Le site des ophtalmologistes de France
Amedeo Modigliani
Les anciens Chinois mettaient de petits sacs de sable sur leurs paupières, la nuit, pour diminuer leur myopie et pour mieux voir durant la journée. C'est une notion classique qui est sans doute une des premières tentatives de remodelage cornéen.
On appelle orthokératologie la technique qui consiste à porter des lentilles flexibles la nuit pour aplatir la cornée et ainsi diminuer ou annuler la myopie durant la journée. Cette technique prônée par les optométristes anglo-saxons depuis les années 60, mérite qu'on l'étudie.
On différencie l'orthokératologie (ou ortho-k ou gentle molding) qui utilise des lentilles de différents fabricants, de la CRT (corneal refractive therapy) qui est réalisée par une seule catégorie de lentilles (Paragon) approuvée par la FDA (Food and Drug Administration) américaine pour le port nocturne et le remodelage cornéen. La FDA a accepté le port nocturne pour des myopies jusqu'à -6 dioptries et des astigmatismes jusqu'à 1,75 dioptries. Ces valeurs sont considérées comme un peu excessives par les professionnels.
Le port de certaines lentilles flexibles perméables à l'oxygène permet un aplatissement transitoire de la cornée (de 0,12 à 0,19 microns) qui est modifiée dans ses couches les plus superficielles. Cela est tout à fait visible sur les cornéo-topographes qui sont indispensables pour une telle adaptation de lentilles.
On utilise des lentilles à géométrie inversée de type tétracourbe qu'il faut porter au moins 6 à 8 heures chaque nuit pour avoir un effet réfractif. On obtient une diminution ou bien une disparition de la myopie pendant environ 24 à 48 heures, mais cela ne s'adresse qu'aux petites myopies inférieures ou égales à 4 dioptries, avec un astigmatisme direct ne dépassant pas 1,5 dioptries ou un astigmatisme inverse maximum de 0,75 dioptrie.
Il est conseillé d'utiliser du hyaluronate de sodium pour la pose des lentilles.
Il faut souvent de nombreux essais pour obtenir une action satisfaisante.
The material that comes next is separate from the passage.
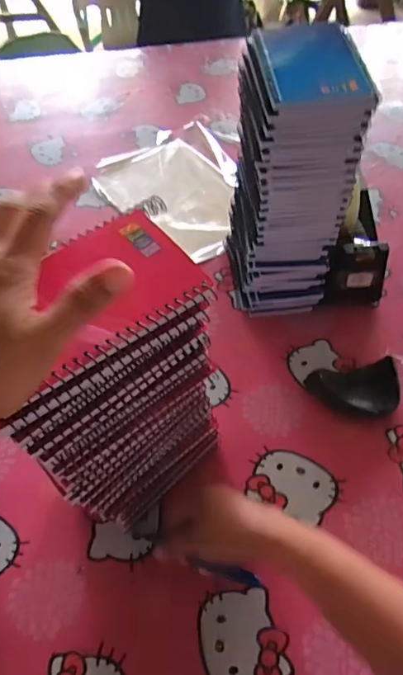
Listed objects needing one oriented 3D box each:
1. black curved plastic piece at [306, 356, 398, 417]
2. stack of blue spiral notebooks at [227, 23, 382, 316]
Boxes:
[{"bbox_3d":[0.173,0.062,0.536,0.099,0.029,0.061,-8,55,-4],"label":"black curved plastic piece"},{"bbox_3d":[0.091,-0.160,0.534,0.104,0.297,0.120,-4,55,-2],"label":"stack of blue spiral notebooks"}]

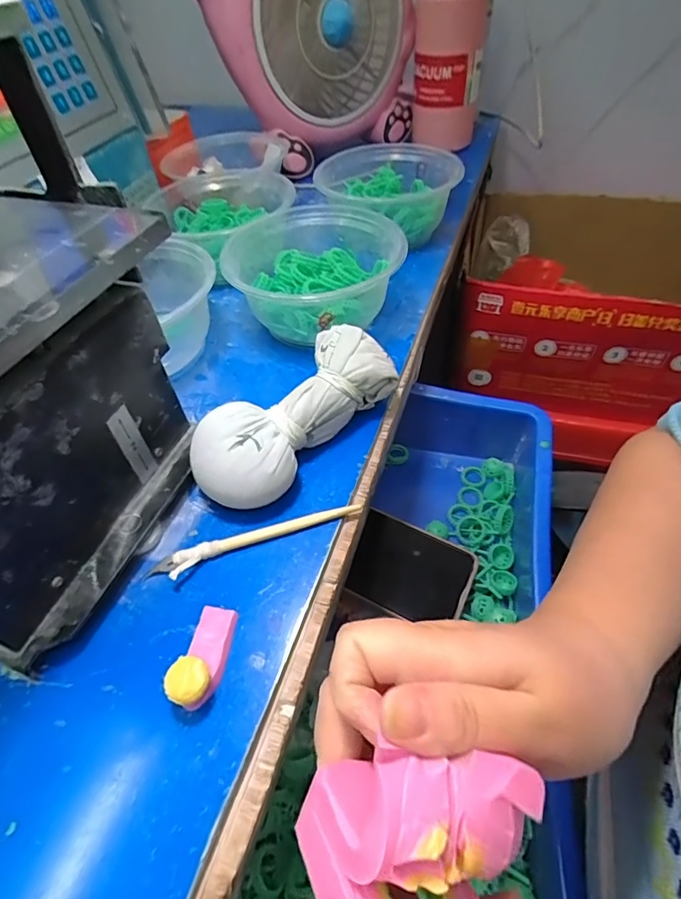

L'arrêt du port nocture entraîne une réapparition de la myopie, la cornée reprenant sa forme initiale. On décrit parfois le développement d'un anneau cornéen pigmenté périphérique.
Le développement de la chirurgie réfractive, laser excimer et lasik, ainsi que les lentilles à port permanent (silico-hydrogel, Night and Day, et PureVision) ainsi que les lentilles rigides à fort Dk sont les concurrents de cette technique qui met en avant son côté réversible.
Il faut éviter d'équiper les enfants car le risque d'infection n'est pas nul, ainsi que les porteurs d'anomalies cornéennes (oeil sec, dystrophie cornéenne, kératocône, grande pupille...). Seul un médecin ophtalmologiste est capable de faire un diagnostic médical et de voir s'il n'y a pas de contre-indication.
On peut penser que la technique s'adresse aux adultes faiblement myopes et astigmates, ne désirant pas se faire opérer, ne supportant pas les lentilles diurnes, ni les lunettes, ni les lentilles à port continu.
Tout équipement en dehors du cadre médical entraîne bien sûr des risques médico-légaux certains et des conséquences sévères, avec la notion de perte de chance pour le patient.
Il faut savoir que l'orthokératologie coûte de $1000 à $1500 aux USA, n'est pas remboursée, et n'est pas dénuée de risques. Nous pouvons en effet évoquer les dramatiques ulcères de cornée à Pseudomonas rapportés par les équipes Chinoises (voir la bibliographie).
La technique est assez astreignante (mettre des lentilles flexibles tous les soirs, faire des contrôles souvent), et le moindre arrêt voit revenir la myopie initiale.
L'ortho-k a du mal à se développer en France car les ophtalmologistes ont plutôt tendance à faire confiance aux nouvelles lentilles ou à la chirurgie réfractive qui devrait être remboursée selon le Ministre de la Santé.
Que sera l'avenir de l'orthokératologie ? Il semble qu'elle ait toujours une place de choix dans le monde optométrique anglo-saxon (non médecins) qui n'a pas accès à la chirurgie réfractive, mais ses indications sont limitées et ses bénéfices temporaires.